== TASK GOAL ==
Return each line of the data below that contains the string "paradigma".

== THE INPUT ==
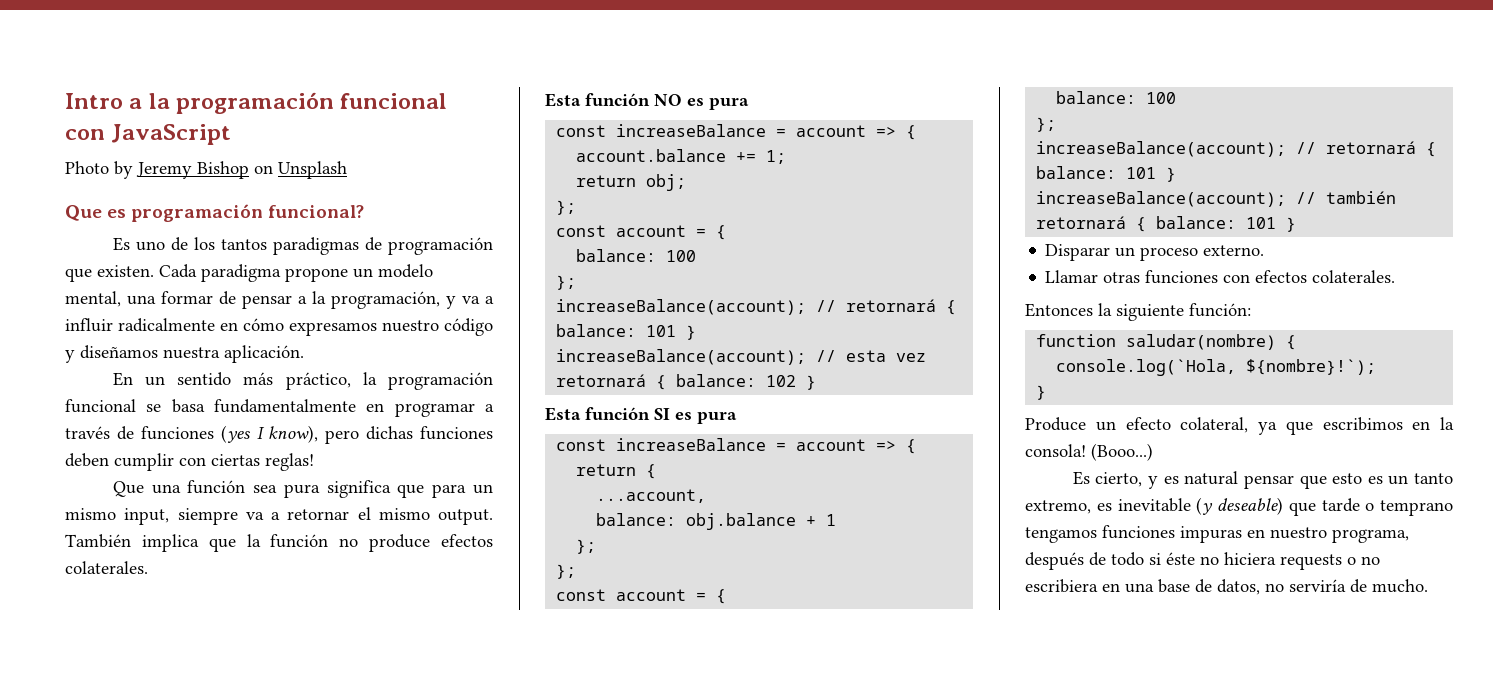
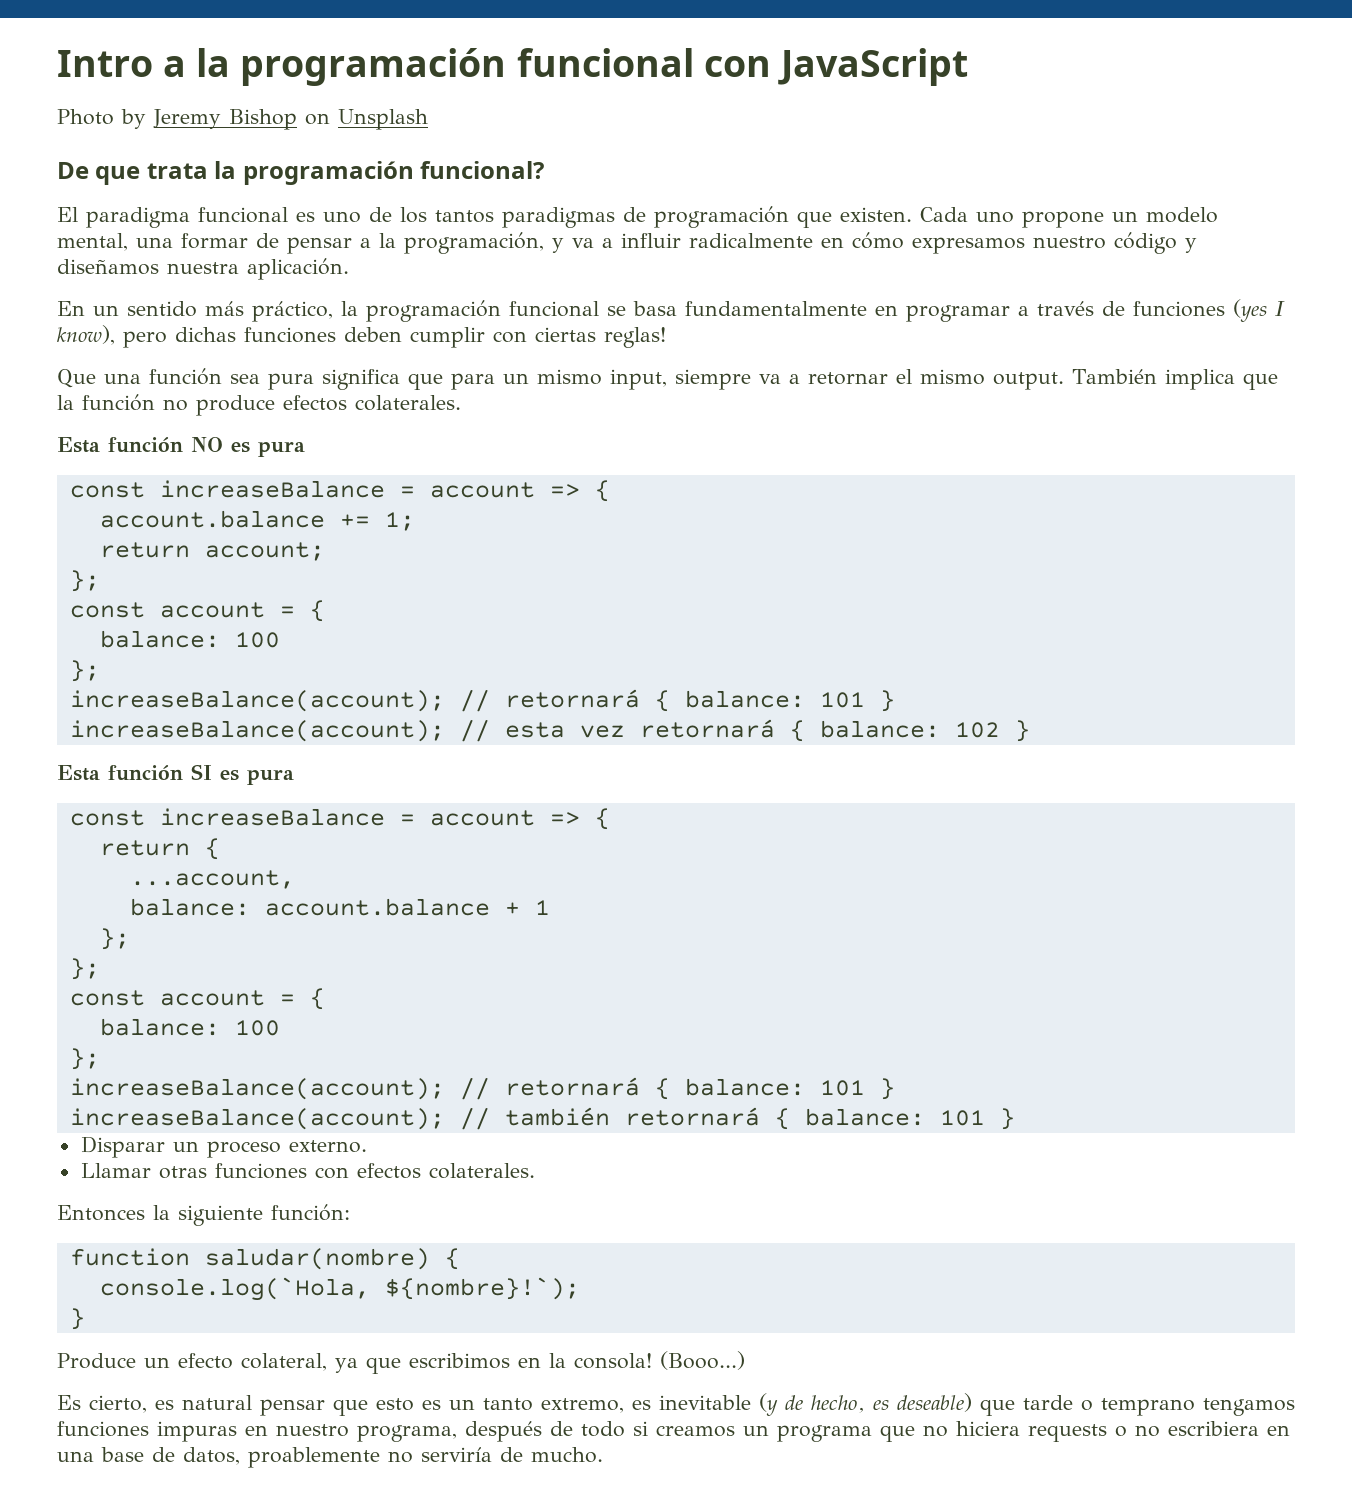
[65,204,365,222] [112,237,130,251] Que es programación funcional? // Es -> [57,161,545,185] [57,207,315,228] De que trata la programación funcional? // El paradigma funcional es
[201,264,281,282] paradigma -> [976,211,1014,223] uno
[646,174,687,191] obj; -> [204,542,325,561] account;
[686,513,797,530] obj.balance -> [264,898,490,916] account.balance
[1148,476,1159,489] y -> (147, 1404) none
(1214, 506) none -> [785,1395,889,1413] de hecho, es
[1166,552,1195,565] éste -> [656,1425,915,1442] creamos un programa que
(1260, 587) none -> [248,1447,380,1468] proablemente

* * *

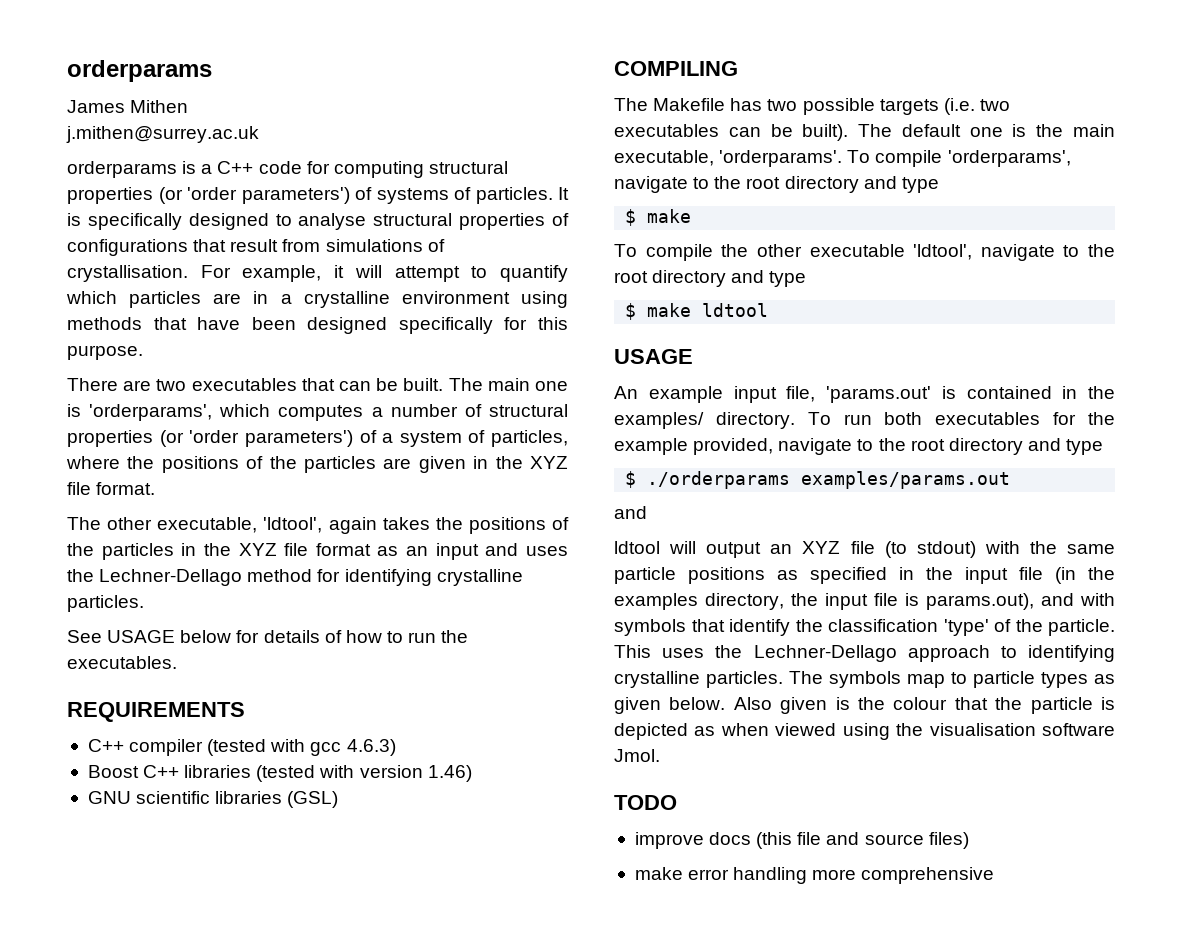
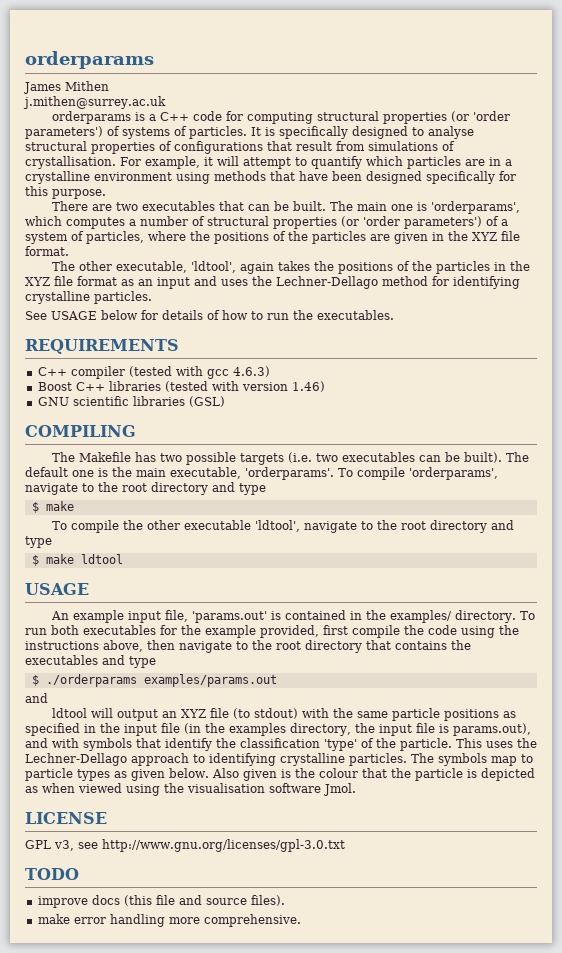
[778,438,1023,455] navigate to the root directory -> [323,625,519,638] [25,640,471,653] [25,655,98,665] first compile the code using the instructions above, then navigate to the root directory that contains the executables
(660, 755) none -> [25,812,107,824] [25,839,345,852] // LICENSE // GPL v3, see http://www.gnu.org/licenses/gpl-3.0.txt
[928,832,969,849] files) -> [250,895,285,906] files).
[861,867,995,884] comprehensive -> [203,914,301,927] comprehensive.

== REPLY TO THE TASK ==
[65,204,365,222] [112,237,130,251] Que es programación funcional? // Es -> [57,161,545,185] [57,207,315,228] De que trata la programación funcional? // El paradigma funcional es
[201,264,281,282] paradigma -> [976,211,1014,223] uno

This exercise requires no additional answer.